EXERCISE PROMPT: Rewrite the stretch of the data from the line containing "Where is the first local maximum?" through the line containing "Reading left to", putting "numbers" in place of "values" and keeping everything else the same.

Source data
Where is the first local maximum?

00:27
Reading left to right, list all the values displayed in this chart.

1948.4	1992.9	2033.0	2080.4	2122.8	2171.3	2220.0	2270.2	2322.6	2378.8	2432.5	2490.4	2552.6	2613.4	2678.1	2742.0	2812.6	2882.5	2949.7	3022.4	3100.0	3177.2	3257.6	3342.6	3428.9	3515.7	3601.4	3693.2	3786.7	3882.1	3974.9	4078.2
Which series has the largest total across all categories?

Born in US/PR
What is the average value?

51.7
...
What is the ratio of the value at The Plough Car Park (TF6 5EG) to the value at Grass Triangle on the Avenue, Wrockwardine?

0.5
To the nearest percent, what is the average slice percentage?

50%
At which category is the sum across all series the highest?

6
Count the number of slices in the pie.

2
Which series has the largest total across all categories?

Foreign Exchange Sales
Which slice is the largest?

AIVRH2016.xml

EXERCISE SOLUTION:
Where is the first local maximum?

00:27
Reading left to right, list all the numbers displayed in this chart.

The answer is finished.